**Problem to solve:** Your copy of the entries must be exact, and it must not include the pictures.

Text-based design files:
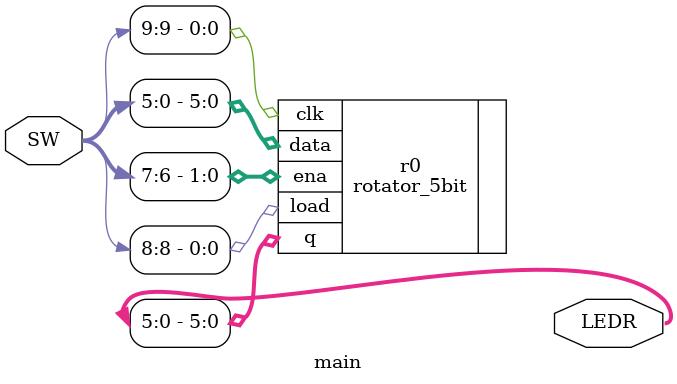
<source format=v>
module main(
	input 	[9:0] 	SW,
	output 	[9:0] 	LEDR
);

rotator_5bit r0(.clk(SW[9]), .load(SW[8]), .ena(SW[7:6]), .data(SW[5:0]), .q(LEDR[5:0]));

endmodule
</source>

**Task solution:**
<source format=v>
module main(
	input 	[9:0] 	SW,
	output 	[9:0] 	LEDR
);

rotator_5bit r0(.clk(SW[9]), .load(SW[8]), .ena(SW[7:6]), .data(SW[5:0]), .q(LEDR[5:0]));

endmodule
</source>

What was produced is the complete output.